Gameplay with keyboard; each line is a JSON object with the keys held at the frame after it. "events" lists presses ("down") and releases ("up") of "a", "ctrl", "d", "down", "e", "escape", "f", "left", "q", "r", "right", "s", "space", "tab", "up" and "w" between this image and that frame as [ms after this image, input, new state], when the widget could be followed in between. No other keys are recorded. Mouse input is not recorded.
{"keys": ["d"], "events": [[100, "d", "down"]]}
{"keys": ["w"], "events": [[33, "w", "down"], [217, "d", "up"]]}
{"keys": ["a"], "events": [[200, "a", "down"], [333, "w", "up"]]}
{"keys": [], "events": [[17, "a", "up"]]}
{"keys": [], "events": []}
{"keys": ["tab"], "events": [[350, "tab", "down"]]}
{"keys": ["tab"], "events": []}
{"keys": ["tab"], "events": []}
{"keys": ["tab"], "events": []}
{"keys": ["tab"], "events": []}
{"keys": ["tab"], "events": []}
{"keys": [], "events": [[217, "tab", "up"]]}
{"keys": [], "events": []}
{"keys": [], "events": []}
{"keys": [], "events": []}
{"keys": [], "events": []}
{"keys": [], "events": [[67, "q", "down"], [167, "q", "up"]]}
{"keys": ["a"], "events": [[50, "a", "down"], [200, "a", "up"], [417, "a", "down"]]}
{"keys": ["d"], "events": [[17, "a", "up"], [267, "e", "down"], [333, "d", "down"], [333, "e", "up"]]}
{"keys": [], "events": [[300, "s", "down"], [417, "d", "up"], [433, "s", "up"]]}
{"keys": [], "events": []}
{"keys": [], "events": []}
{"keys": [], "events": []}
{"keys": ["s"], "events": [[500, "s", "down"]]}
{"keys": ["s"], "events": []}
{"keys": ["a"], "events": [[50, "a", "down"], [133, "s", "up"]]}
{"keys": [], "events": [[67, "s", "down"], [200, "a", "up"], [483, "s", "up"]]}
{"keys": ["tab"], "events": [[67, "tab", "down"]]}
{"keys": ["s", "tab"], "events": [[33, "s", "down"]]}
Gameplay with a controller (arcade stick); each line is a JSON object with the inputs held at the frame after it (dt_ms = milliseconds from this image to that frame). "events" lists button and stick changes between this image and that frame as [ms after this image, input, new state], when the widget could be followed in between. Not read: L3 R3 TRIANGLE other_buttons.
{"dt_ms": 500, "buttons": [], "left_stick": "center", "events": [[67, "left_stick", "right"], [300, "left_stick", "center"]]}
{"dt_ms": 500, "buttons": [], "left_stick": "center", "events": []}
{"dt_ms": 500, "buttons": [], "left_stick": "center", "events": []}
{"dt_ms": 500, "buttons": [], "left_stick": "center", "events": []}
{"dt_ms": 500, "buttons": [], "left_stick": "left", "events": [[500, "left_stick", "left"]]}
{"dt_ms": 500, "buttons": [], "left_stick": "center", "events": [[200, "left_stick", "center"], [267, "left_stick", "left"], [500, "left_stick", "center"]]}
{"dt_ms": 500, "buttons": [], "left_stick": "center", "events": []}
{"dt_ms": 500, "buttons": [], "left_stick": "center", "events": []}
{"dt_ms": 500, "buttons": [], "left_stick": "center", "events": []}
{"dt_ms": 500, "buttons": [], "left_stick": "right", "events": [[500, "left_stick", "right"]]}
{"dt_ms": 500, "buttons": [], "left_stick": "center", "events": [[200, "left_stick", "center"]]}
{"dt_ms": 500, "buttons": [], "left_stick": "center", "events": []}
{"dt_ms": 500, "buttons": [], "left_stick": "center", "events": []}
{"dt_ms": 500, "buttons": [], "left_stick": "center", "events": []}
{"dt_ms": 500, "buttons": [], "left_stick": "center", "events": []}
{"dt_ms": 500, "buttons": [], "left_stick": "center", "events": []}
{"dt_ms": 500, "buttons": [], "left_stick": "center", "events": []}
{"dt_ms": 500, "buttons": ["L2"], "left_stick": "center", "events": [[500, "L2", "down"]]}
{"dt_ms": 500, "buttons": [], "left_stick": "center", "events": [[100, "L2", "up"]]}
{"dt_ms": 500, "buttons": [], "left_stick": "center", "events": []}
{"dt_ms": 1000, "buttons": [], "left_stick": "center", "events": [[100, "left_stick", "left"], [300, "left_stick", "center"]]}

* * *

### Aim of the exercise
Above are some records; repeat all of them exactly.

### Response box
Gameplay with keyboard; each line is a JSON object with the keys held at the frame after it. "events" lists presses ("down") and releases ("up") of "a", "ctrl", "d", "down", "e", "escape", "f", "left", "q", "r", "right", "s", "space", "tab", "up" and "w" between this image and that frame as [ms after this image, input, new state], when the widget could be followed in between. No other keys are recorded. Mouse input is not recorded.
{"keys": ["d"], "events": [[100, "d", "down"]]}
{"keys": ["w"], "events": [[33, "w", "down"], [217, "d", "up"]]}
{"keys": ["a"], "events": [[200, "a", "down"], [333, "w", "up"]]}
{"keys": [], "events": [[17, "a", "up"]]}
{"keys": [], "events": []}
{"keys": ["tab"], "events": [[350, "tab", "down"]]}
{"keys": ["tab"], "events": []}
{"keys": ["tab"], "events": []}
{"keys": ["tab"], "events": []}
{"keys": ["tab"], "events": []}
{"keys": ["tab"], "events": []}
{"keys": [], "events": [[217, "tab", "up"]]}
{"keys": [], "events": []}
{"keys": [], "events": []}
{"keys": [], "events": []}
{"keys": [], "events": []}
{"keys": [], "events": [[67, "q", "down"], [167, "q", "up"]]}
{"keys": ["a"], "events": [[50, "a", "down"], [200, "a", "up"], [417, "a", "down"]]}
{"keys": ["d"], "events": [[17, "a", "up"], [267, "e", "down"], [333, "d", "down"], [333, "e", "up"]]}
{"keys": [], "events": [[300, "s", "down"], [417, "d", "up"], [433, "s", "up"]]}
{"keys": [], "events": []}
{"keys": [], "events": []}
{"keys": [], "events": []}
{"keys": ["s"], "events": [[500, "s", "down"]]}
{"keys": ["s"], "events": []}
{"keys": ["a"], "events": [[50, "a", "down"], [133, "s", "up"]]}
{"keys": [], "events": [[67, "s", "down"], [200, "a", "up"], [483, "s", "up"]]}
{"keys": ["tab"], "events": [[67, "tab", "down"]]}
{"keys": ["s", "tab"], "events": [[33, "s", "down"]]}
Gameplay with a controller (arcade stick); each line is a JSON object with the inputs held at the frame after it (dt_ms = milliseconds from this image to that frame). "events" lists button and stick changes between this image and that frame as [ms after this image, input, new state], when the widget could be followed in between. Not read: L3 R3 TRIANGLE other_buttons.
{"dt_ms": 500, "buttons": [], "left_stick": "center", "events": [[67, "left_stick", "right"], [300, "left_stick", "center"]]}
{"dt_ms": 500, "buttons": [], "left_stick": "center", "events": []}
{"dt_ms": 500, "buttons": [], "left_stick": "center", "events": []}
{"dt_ms": 500, "buttons": [], "left_stick": "center", "events": []}
{"dt_ms": 500, "buttons": [], "left_stick": "left", "events": [[500, "left_stick", "left"]]}
{"dt_ms": 500, "buttons": [], "left_stick": "center", "events": [[200, "left_stick", "center"], [267, "left_stick", "left"], [500, "left_stick", "center"]]}
{"dt_ms": 500, "buttons": [], "left_stick": "center", "events": []}
{"dt_ms": 500, "buttons": [], "left_stick": "center", "events": []}
{"dt_ms": 500, "buttons": [], "left_stick": "center", "events": []}
{"dt_ms": 500, "buttons": [], "left_stick": "right", "events": [[500, "left_stick", "right"]]}
{"dt_ms": 500, "buttons": [], "left_stick": "center", "events": [[200, "left_stick", "center"]]}
{"dt_ms": 500, "buttons": [], "left_stick": "center", "events": []}
{"dt_ms": 500, "buttons": [], "left_stick": "center", "events": []}
{"dt_ms": 500, "buttons": [], "left_stick": "center", "events": []}
{"dt_ms": 500, "buttons": [], "left_stick": "center", "events": []}
{"dt_ms": 500, "buttons": [], "left_stick": "center", "events": []}
{"dt_ms": 500, "buttons": [], "left_stick": "center", "events": []}
{"dt_ms": 500, "buttons": ["L2"], "left_stick": "center", "events": [[500, "L2", "down"]]}
{"dt_ms": 500, "buttons": [], "left_stick": "center", "events": [[100, "L2", "up"]]}
{"dt_ms": 500, "buttons": [], "left_stick": "center", "events": []}
{"dt_ms": 1000, "buttons": [], "left_stick": "center", "events": [[100, "left_stick", "left"], [300, "left_stick", "center"]]}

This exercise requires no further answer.